Task instructions |
a - Copy the passage on Ruby return values between "x = 1; (lamb­da" and "new object otherwise.)", inclusive, with "outside variable" changed to "external variable".
b - Using the passage on Ruby return values, answer each item on its own line:
(i) What one-word verdict does it give on using mutable objects?
(ii) What might enough state that travels together be a candidate for?
(iii) What concept does Ruby support, according to the closing note?

Text |

------------------------------

Now, The Ruby Way -- in my book -- would be to use a better return value that compassed all the new state, and let the caller put it where it needs to go :-)

Of course, mutable objects (including simple arrays) are also an option, but that's ick. And, if there is enough state that travels together, it might be a candidate for a separate class.


As a closing note: Ruby supports a concept of closures, so it is possible in a lexically-scoped manner:

x = 1; (lamb­da {|a| x = a}).c­all(2); x  // => 2

(This was shown for a simple lambda, but it is possible to design/craft a method to work similarly: in all the silly counter-examples like this, the outside variable itself needs to be known, however, as there is no way for the lambda/method of make an outside variable name a new object otherwise.)

------------------------------

Entries supplied |
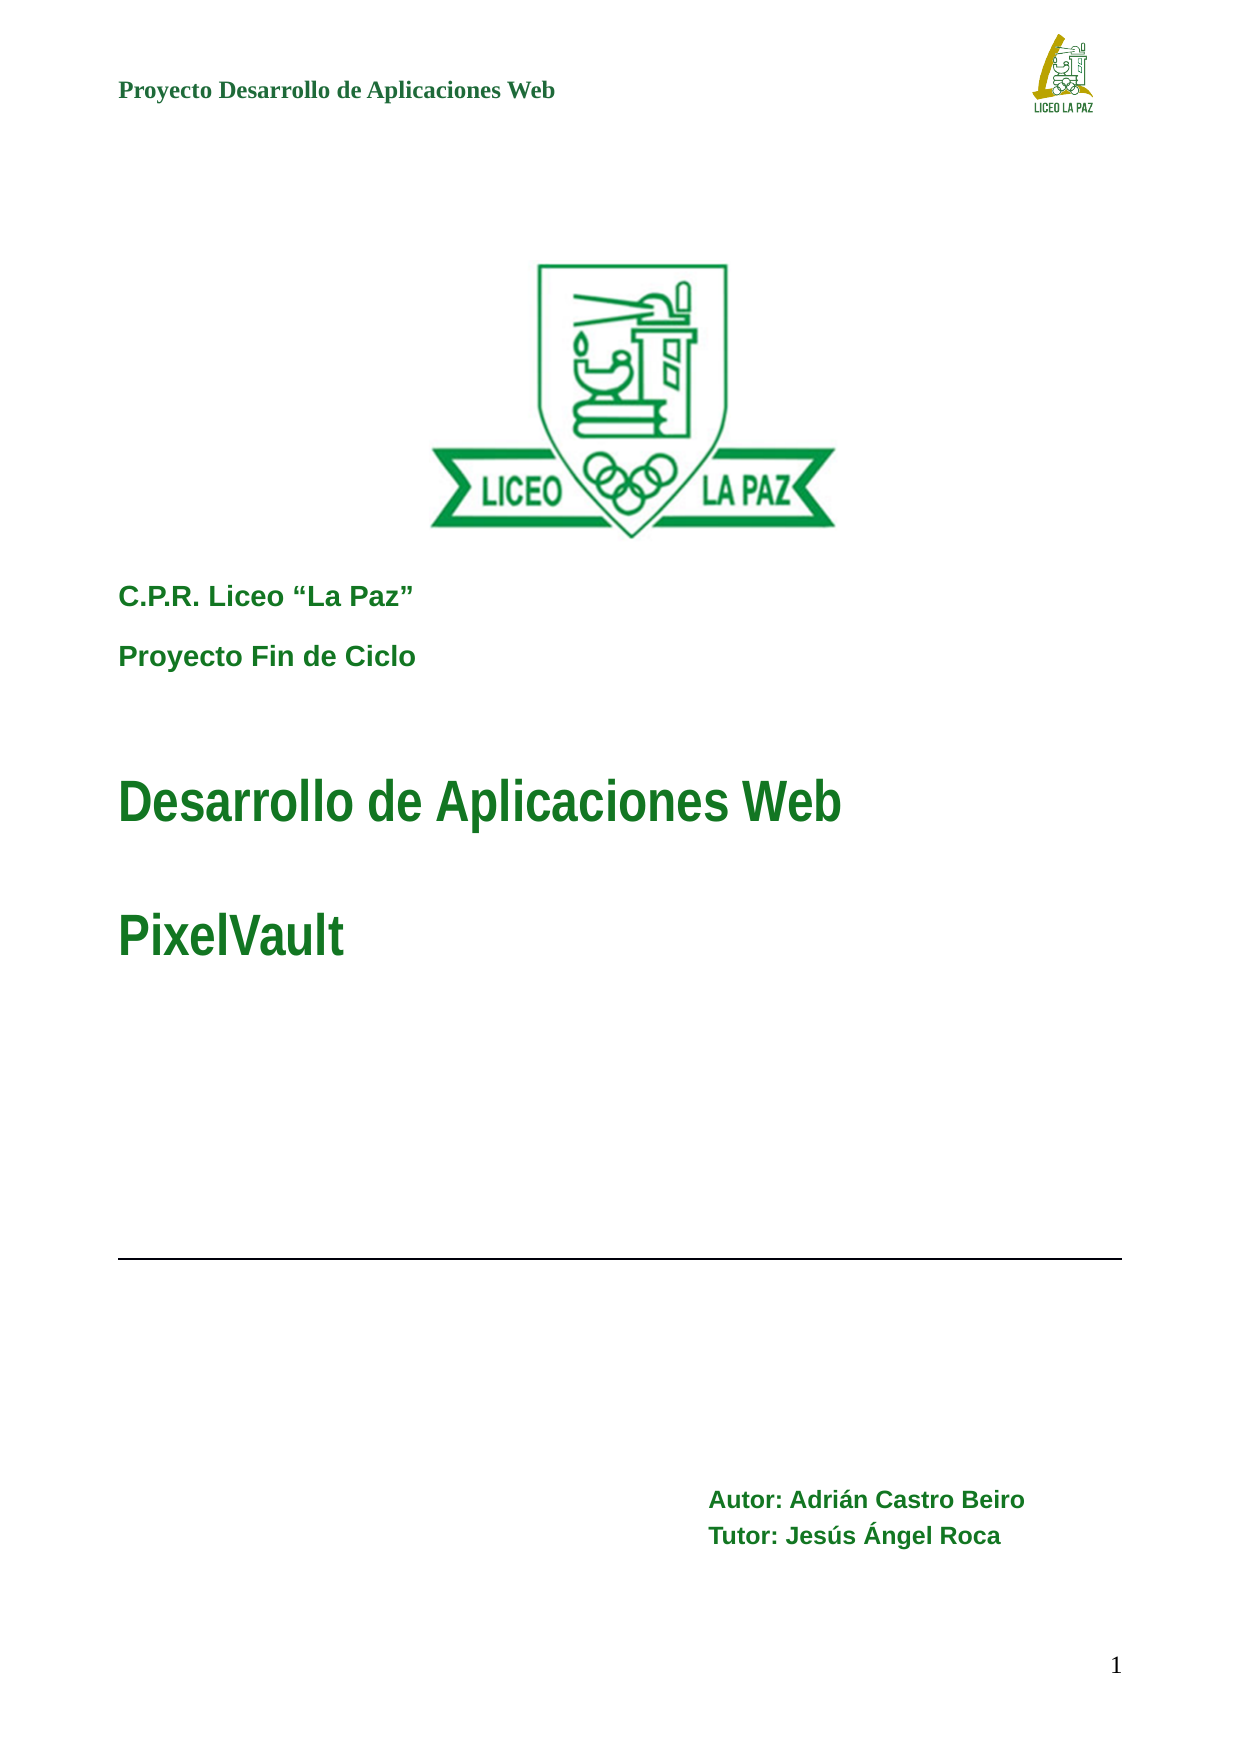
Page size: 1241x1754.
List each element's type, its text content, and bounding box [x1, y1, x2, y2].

text Autor: Adrián Castro Beiro Tutor: Jesús Ángel Roca [118, 1481, 1122, 1550]
title PixelVault [118, 901, 1122, 968]
title Desarrollo de Aplicaciones Web [118, 767, 1122, 834]
text Proyecto Fin de Ciclo [118, 639, 1122, 673]
picture [428, 260, 838, 544]
picture [1025, 26, 1100, 121]
text C.P.R. Liceo “La Paz” [118, 579, 1122, 612]
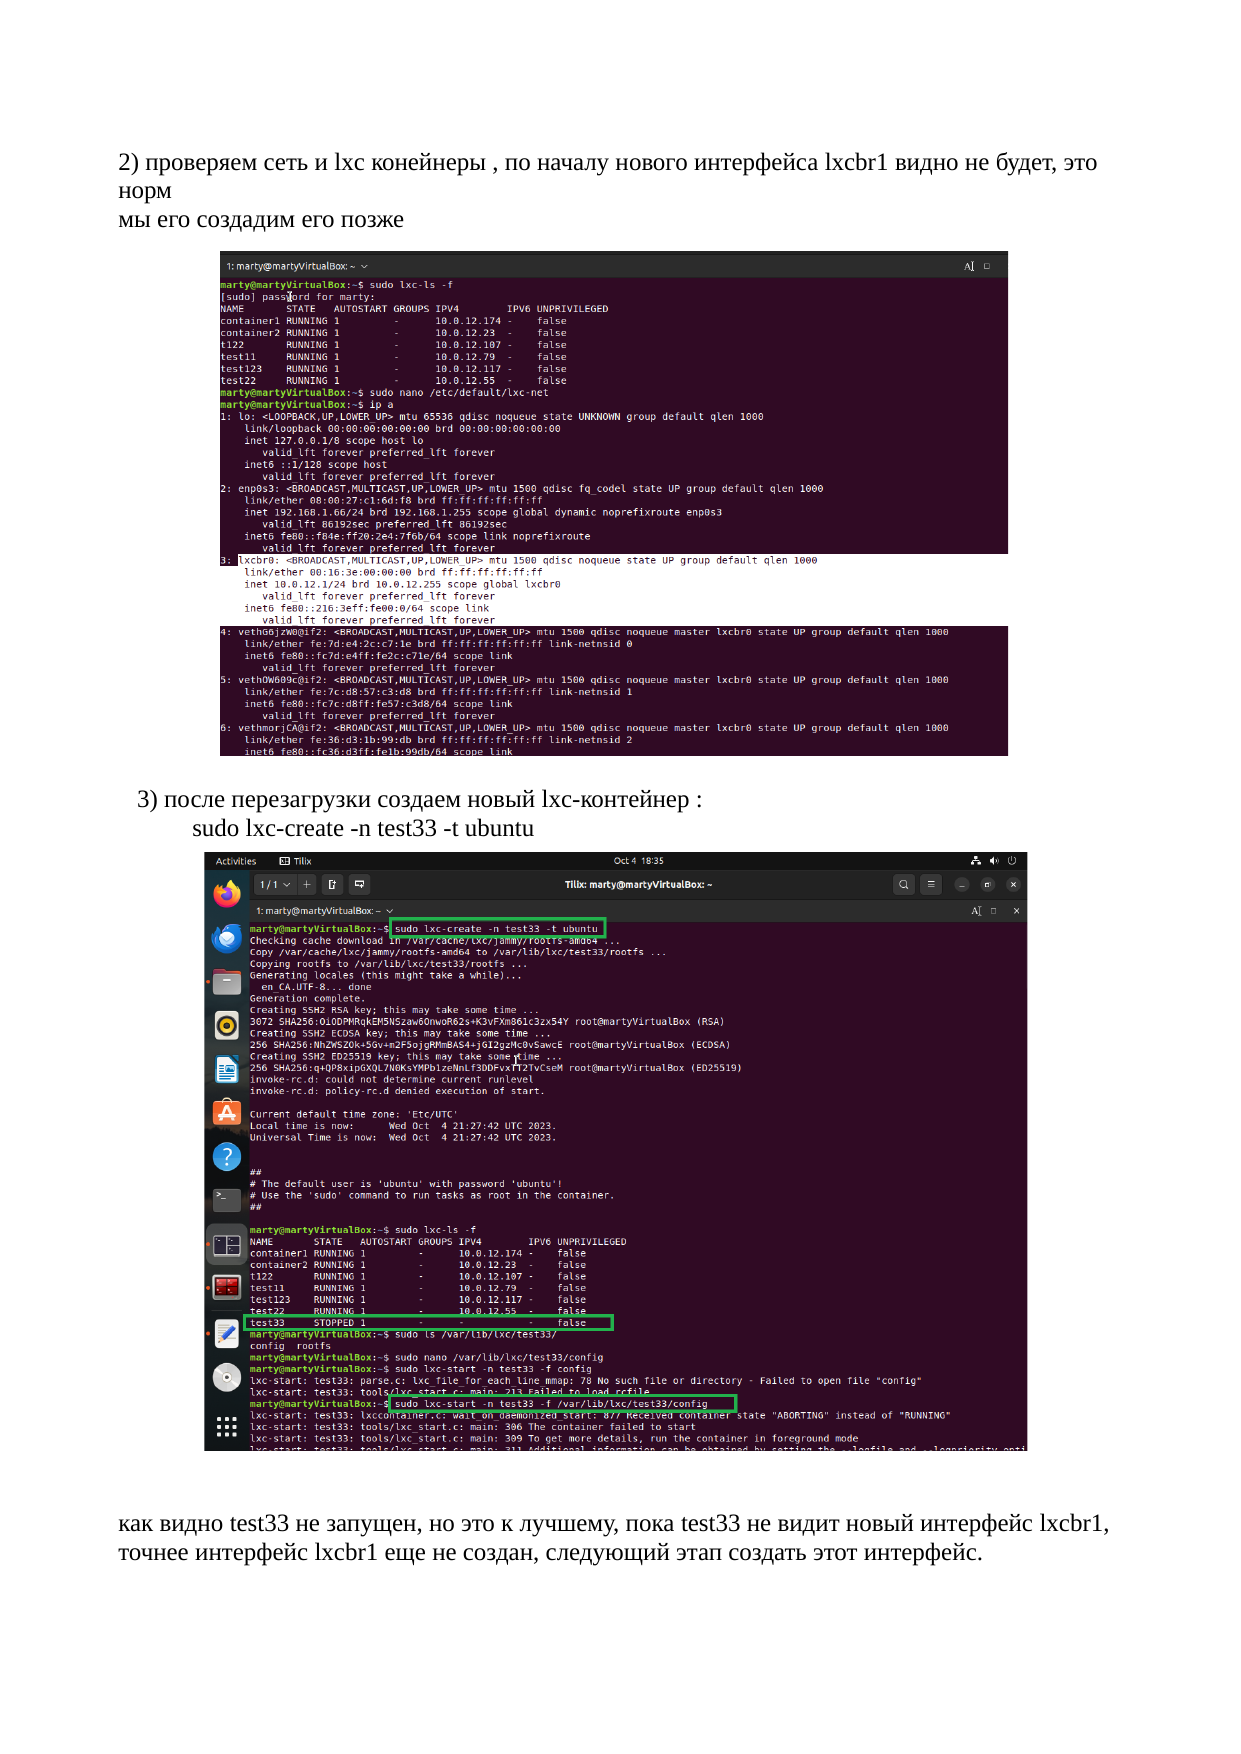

------------------------------

Per-task answers |
a -
x = 1; (lamb­da {|a| x = a}).c­all(2); x  // => 2

(This was shown for a simple lambda, but it is possible to design/craft a method to work similarly: in all the silly counter-examples like this, the external variable itself needs to be known, however, as there is no way for the lambda/method of make an external variable name a new object otherwise.)

b -
(i) Ick.
(ii) A separate class.
(iii) Closures.